La participation représente un enjeu de taille cette année. Elle est passée sous la barre des 50 % pour la première fois en 2018. Quelles seraient les conséquences d’une participation encore en baisse cette année ? Ne serait-ce pas un mauvais signal pour le dialogue social ?
D’une manière générale, nous redoutons une forte baisse de la participation. D’autres conséquences sont à craindre sur les résultats, et notamment après l’avis émis par la Commission d’accès aux documents administratifs (Cada) qui remet en cause l’extraction des fichiers de votants chaque soir, alors qu’il ne s’agit que des noms et prénoms. Cela complique le suivi des électeurs, surtout au sein des grandes administrations.

La participation observée en 2018 ne peut qu’interroger sur l’avenir du dialogue social dans la fonction publique et sur la légitimité des organisations syndicales à porter les revendications du personnel. Preuve en sont les faibles taux de grévistes enregistrés lors des derniers appels à la mobilisation. Vos syndicats doivent-ils revoir leurs moyens et méthodes d’action ?
Nous essayons d’organiser au mieux nos actions, cela veut dire que nous mobilisons plus de monde dans les syndicats sur les périodes de vote.
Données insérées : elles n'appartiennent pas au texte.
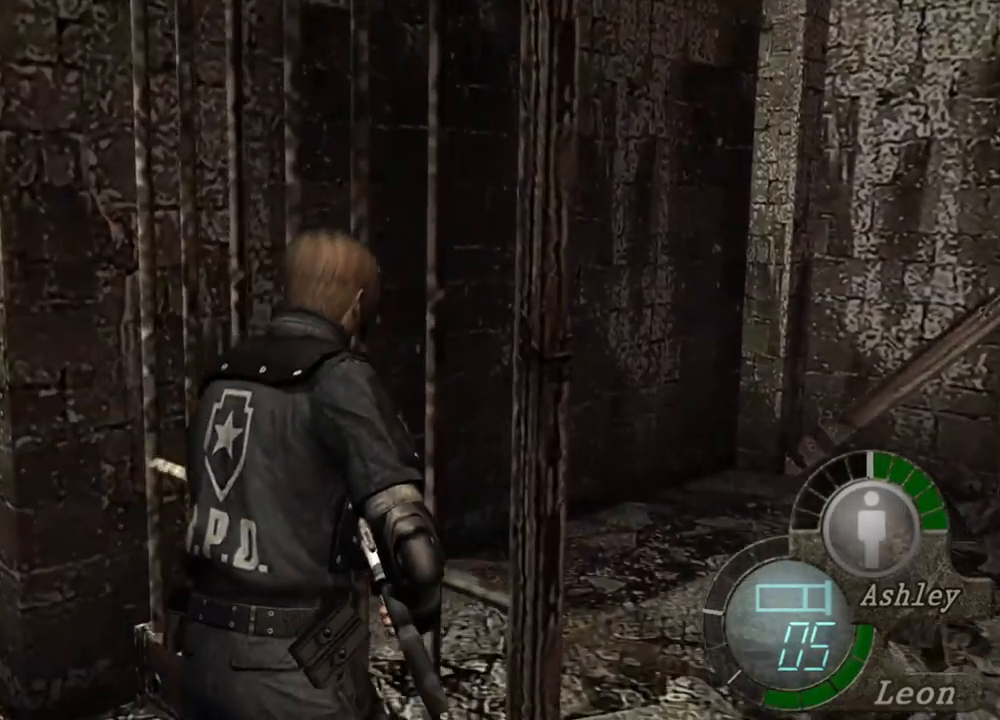
{"keys": ["shift", "w"], "mouse": [], "events": []}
Nous adoptons une organisation quasi militaire pour que, dans chaque section, une personne puisse suivre le déroulé du scrutin. Mais la sécurisation reste un vrai souci.
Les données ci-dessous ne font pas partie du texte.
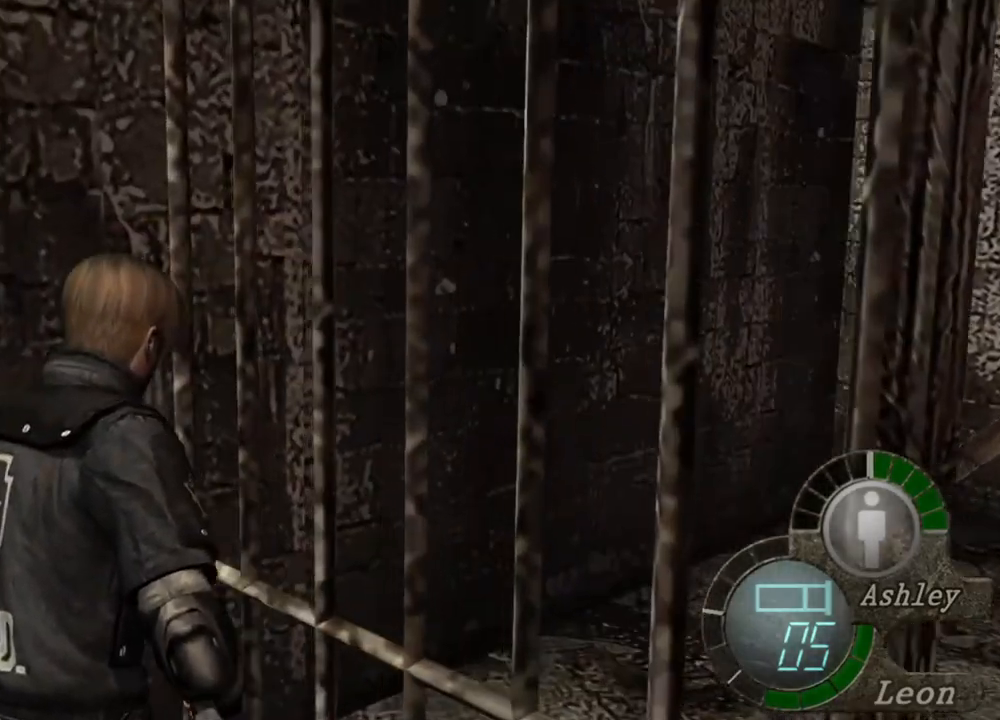
{"keys": ["w"], "mouse": [], "events": [[417, "shift", "up"]]}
Ne craignez-vous pas une baisse de la participation du fait notamment de la réduction du champ de compétences des commissions administratives paritaires (CAP) ? Votre action au sein de ces commissions était en effet jusqu’à ce jour l’un des principaux motifs d’adhésion des agents publics à vos organisations syndicales…
On ne peut pas l’exclure. L’agent public qui se tournait vers les syndicats le faisait souvent parce qu’il avait un problème ou alors dans le cadre d’une évolution de carrière. Les thèmes de l’avancement et de la mobilité ont disparu du champ d’action des commissions administratives paritaires. Un agent qui a connaissance de cette situation peut se demander à quoi sert de voter, effectivement. Mais tous les agents savent que lorsqu’ils nous sollicitent pour une problématique individuelle, nous n’avons jamais attendu la prochaine CAP pour échanger avec la hiérarchie, notamment pour les dossiers sensibles. Par exemple, dans le cas d’agents lésés notamment pour des promotions, il y a toujours un rendez-vous préalable avec le chef de service.
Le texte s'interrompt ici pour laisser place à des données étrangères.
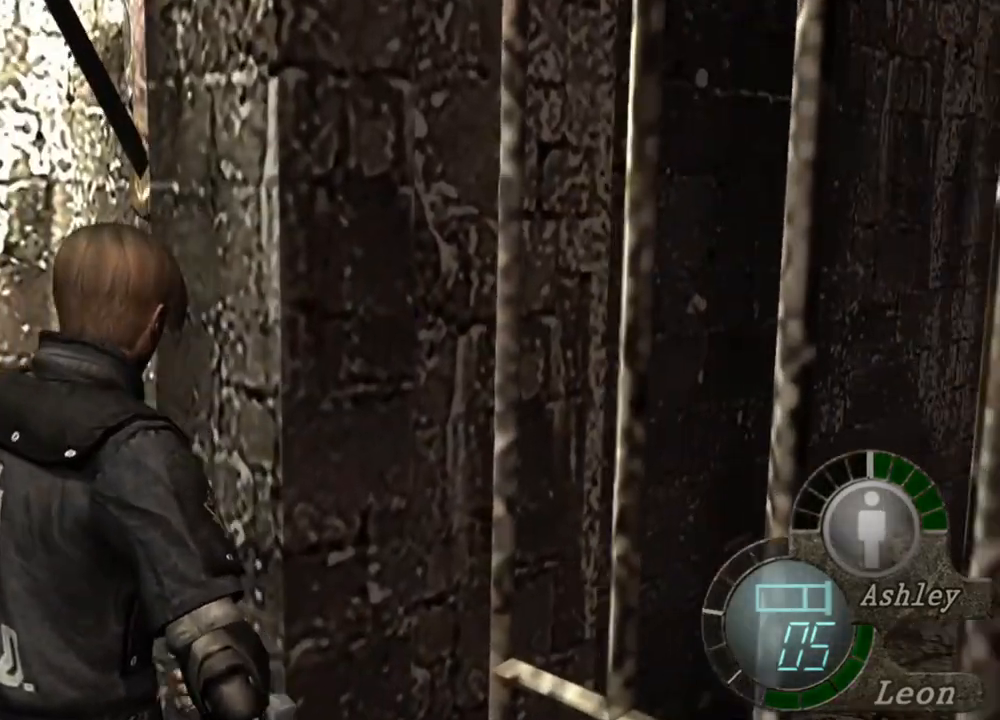
{"keys": ["w"], "mouse": [], "events": []}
La revalorisation de 3,5 % du point d’indice n’est pas suffisante.

Quel regard portez-vous sur l’état du dialogue social dans la fonction publique aujourd’hui ?
Il s’est considérablement amélioré sur la fin du premier mandat d’Emmanuel Macron et le mouvement s’est poursuivi avec Amélie de Montchalin, grâce à laquelle il y a eu de réelles avancées. Aujourd’hui, Stanislas Guerini ne démontre pas une activité importante en matière de dialogue social. On sent, ces derniers temps, qu’on a régressé, mais c’est peut-être la période électorale qui veut cela.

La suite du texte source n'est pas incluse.